◆ Brief a ◆
Answer these questions using the text on Solidarnost:
(i) In which city is the movement headquartered?
(ii) What are the movement's colors?
(iii) What Polish movement is the name Solidarnost taken from?

- Abbreviation: ODD «Solidarnost» (English) ОДД «Солидарность» (Russian)
- Leader: Federal Political Council
- Founders: Garry Kasparov Boris Nemtsov Nikita Belykh Ilya Yashin Vladimir Bukovsky Lev Ponomaryov Vladimir Milov Roman Dobrokhotov Maksim Reznik
- Founded: 12 December 2008; 17 years ago
- Preceded by: Union of Right Forces United Civil Front Oborona The Other Russia
- Succeeded by: People's Freedom Party "For Russia without Lawlessness and Corruption" Democratic Choice 5th of December Party Vesna
- Headquarters: Moscow
- Ideology: Liberalism (Russian) Liberal democracy
- National affiliation: Opposition Coordination Council (2012–2013)
- Colours: Orange Grey
- Slogan: "Change requires solidarity. Solidarity requires change." (Russian: "Перемены требуют солидарности. Солидарность требует перемен.")
- Anthem: My zhdyom peremen

Party flag

Website
- https://www.rusolidarnost.ru/

= Solidarnost =

United Democratic Movement "Solidarnost" (Объединённое демократическое движение «Солидарность»; ОДД «Солидарность»; Obyedinonnoye demokraticheskoye dvizheniye «Solidarnost», ODD "Solidarnost"), abbreviated ODD "Solidarnost" (Russian for "Solidarity", named after the Polish Solidarność), is a Russian liberal democratic political movement founded on 13 December 2008 by a number of well-known members of the liberal democratic opposition, including Garry Kasparov, Boris Nemtsov, Lev Ponomaryov and others from the Yabloko and Union of Right Forces (which had just merged with two pro-Kremlin parties, the Democratic Party of Russia and Civilian Power, to form the pro-Kremlin liberal democratic Right Cause) parties, leaders of the Dissenters March events, the Committee 2008, the People's Democratic Union, the United Civil Front, The Other Russia and other politicians and political groups.

◆ Entries shown ◆

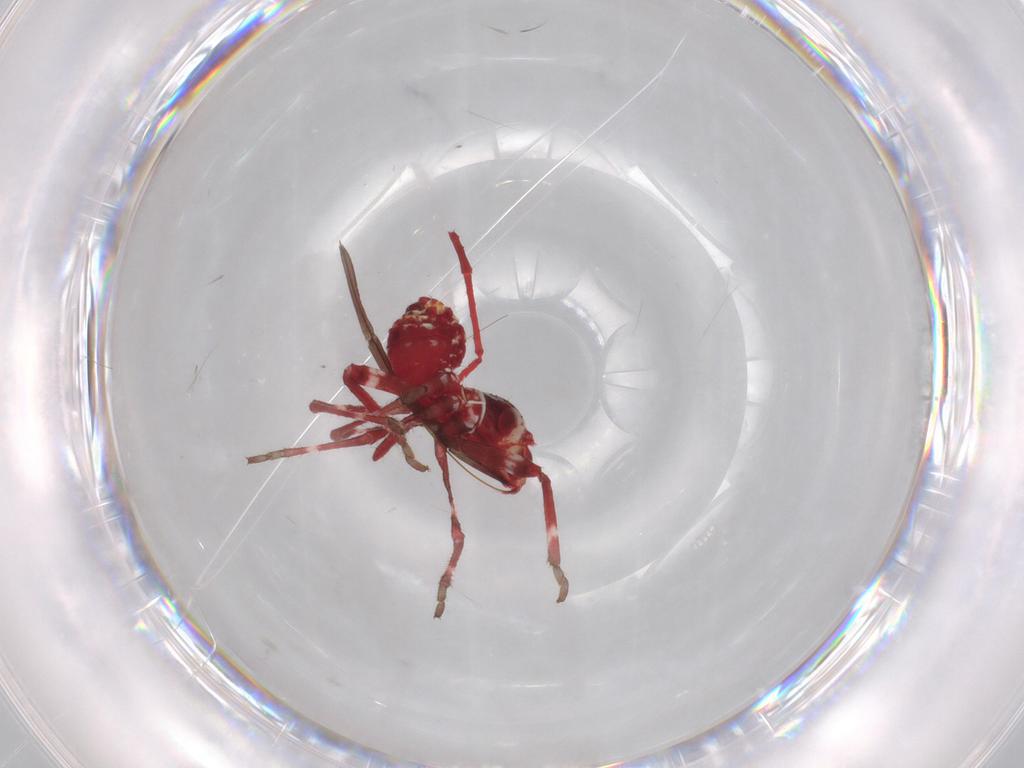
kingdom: Animalia
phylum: Arthropoda
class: Insecta
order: Hemiptera
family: Coreidae
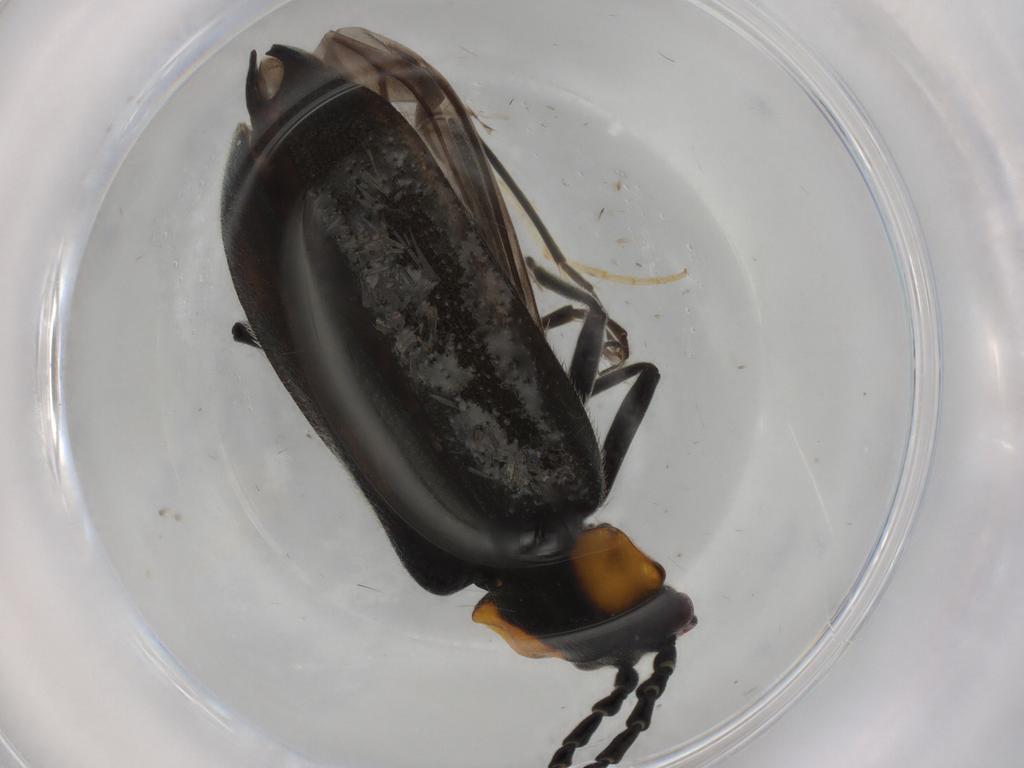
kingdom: Animalia
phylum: Arthropoda
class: Insecta
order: Coleoptera
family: Cantharidae
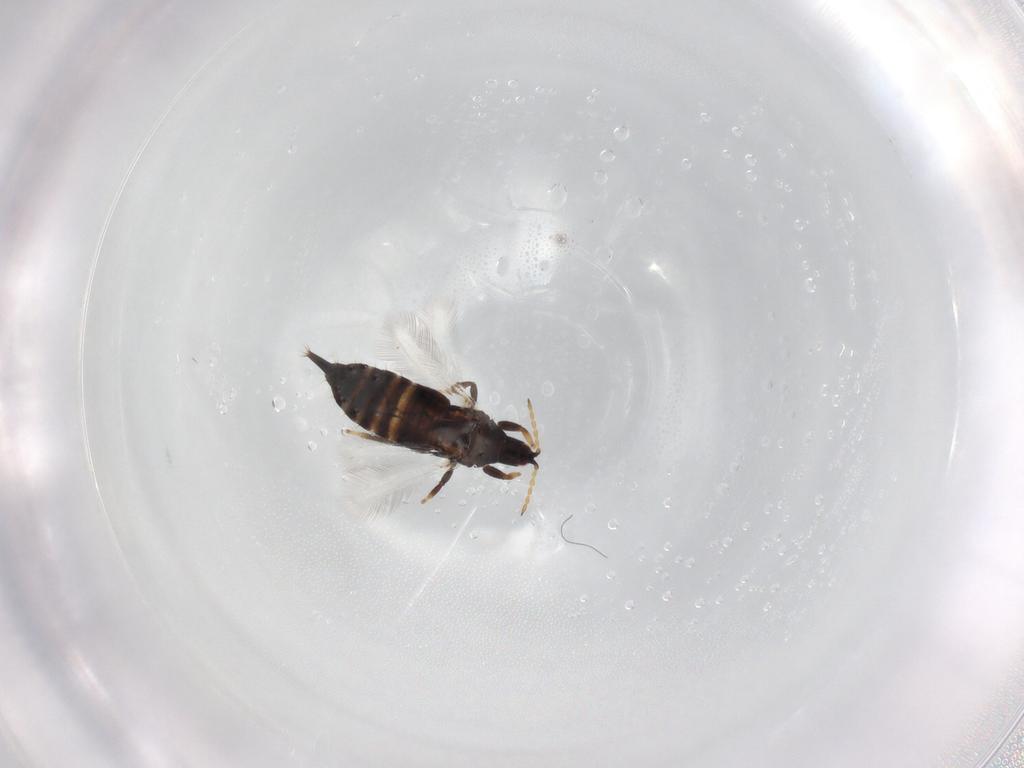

◆ Brief b ◆
Convert every line of the entries listing kingdom, phylum, class, order and family into a numbered list, leaving out blank lines and the pictures.

◆ Written answer a ◆
(i) Moscow
(ii) Orange and grey
(iii) Solidarność

◆ Written answer b ◆
1. kingdom: Animalia
2. phylum: Arthropoda
3. class: Insecta
4. order: Hemiptera
5. family: Coreidae
6. kingdom: Animalia
7. phylum: Arthropoda
8. class: Insecta
9. order: Coleoptera
10. family: Cantharidae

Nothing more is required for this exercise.